The Ridida Chrinas I have now have SS eyelets, but I can't believe the rims will last like the MA40s.

Posted: 26 Apr 2008, 8:58pm
by JohnW
Bob S wrote:I had some MA40's that where 1976 model, when I up graded my rear hub to cassett, I had heared about the terrible tales of rims exploding, so I cut them through to see how bad they where. It broke my heart, it would easily have lasted another 30 years. The front was the same.


Yeah - that's one of the problems - it's difficult to tell until obvious signs appear and then you may be so far from home its too late.

I really don't think that you can judge rim life in years - you can only measure miles.

I have two G40 rims that are about 25 years old, but one has done 3,000 and one 7,000 miles. I could now take them out of their respective bikes, never use them, and they'd last for ever.

Posted: 29 Apr 2008, 10:46am
by andwags
Replace them, why have half a new wheel...

Posted: 29 Apr 2008, 11:46am
by pigman
my view is
I wouldn't increase the axle width - too wide a span between frame and bearings will result in numerous bent/broken axles. Plus you might have to spend good money (new axle & QR spindle) to achieve this.

A shop might be reluctant to use old rims to build wheels - it risks their reputation, but I wouldn't discard the old rims, I'd self-build them onto a bike used for local trips - commuter/shopper/pubber/etc.

I'm not a metallurgist, but I'd say mileage coupled with type of riding is far more influential in wearing rims than age alone. So if you commute in all weathers where grime builds up and its hilly with lots of braking, over relatively few miles it will have more effect than 100 mile summer riding on flatlands.

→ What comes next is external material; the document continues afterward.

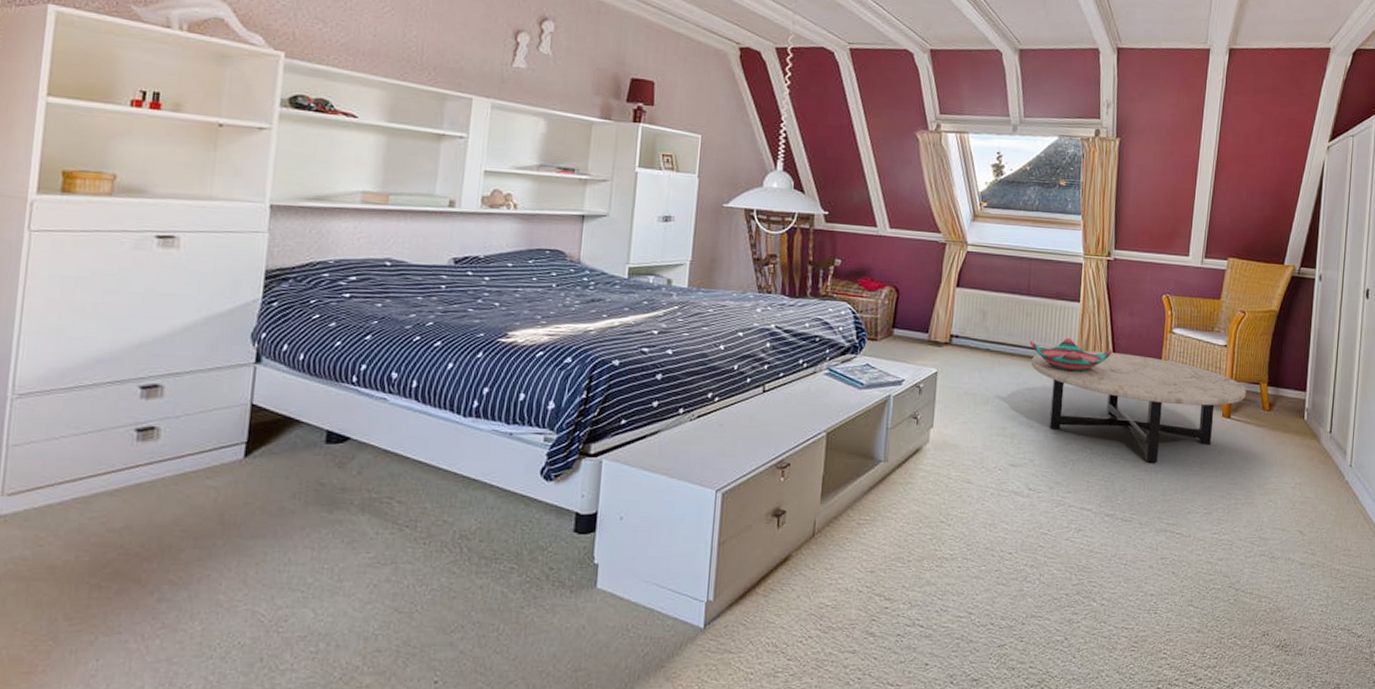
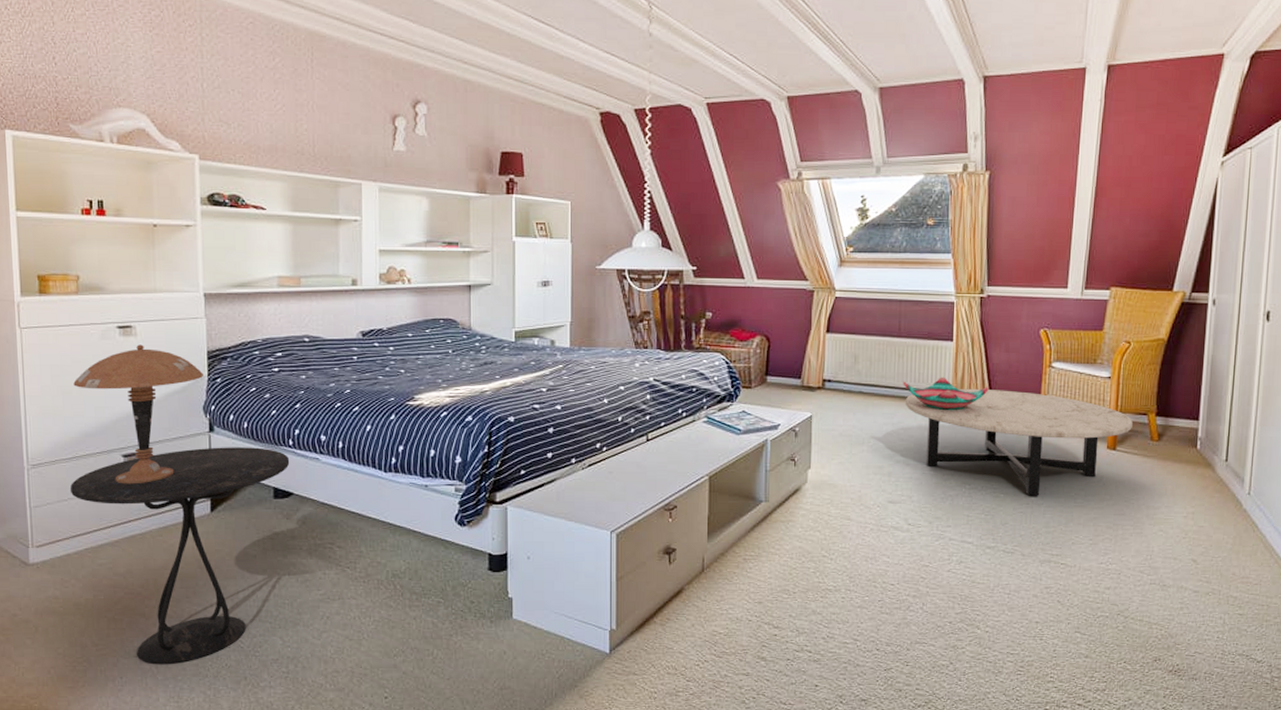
side table: none [64,381,351,642] -> present [70,447,290,664]
table lamp: none [89,258,257,422] -> present [73,344,203,484]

Only you can judge for sure.

Posted: 3 May 2008, 5:58pm
by fixer
If the rims are in good condition ie the sidewalls are not too worn, the eyelets are not damaged by rust etc, then there's no reason not to re-use them. I use 25 year old Mavic Mod E and E2 rims without any problems.

Yes, you can add washers or spacers to widen the hub to 130mm, but you would probably end up with hardly any of the hollow axle sticking out past the locknuts because your 120mm hub axle should be around 131mm long. It'll still work but it might be a bit awkward when fitting the wheel to your bike. So you might need a longer axle, and you would need a longer QR skewer as well.

Re the axle bending, this is less of a problem with good quality hubs, I haven't had any problems with my Campag Nuovo Record hubs.

Posted: 3 May 2008, 9:24pm
by peanut
Mick F wrote:My MA40s are now consigned to the recycling dump. Sad.

Goodness knows how far they'd traveled, and they weren't too worn. I bought them as a wheel-set in 1986, scrapped in 2004. The eyelets were rusty. That was the problem with them, why have plated steel eyelets?

Also, they were 36/36, I wanted 32/36, so out they went.

The Ridida Chrinas I have now have SS eyelets, but I can't believe the rims will last like the MA40s.


MA40's .. I still have some that have made many trips to the tip in my mind . The reality is I go to the tip and bring more wheels back :roll:

Older rims weren't made for the modern aggressive brake blocks. Modern brake blocks are not better in my opiinion they are just designed to wear out the rims faster . :twisted:

Posted: 3 May 2008, 9:29pm
by JohnW
peanut wrote:
Mick F wrote:My MA40s are now consigned to the recycling dump. Sad.

Older rims weren't made for the modern aggressive brake blocks. Modern brake blocks are not better in my opiinion they are just designed to wear out the rims faster . :twisted:

peanut - that's the conclusion that I've come to.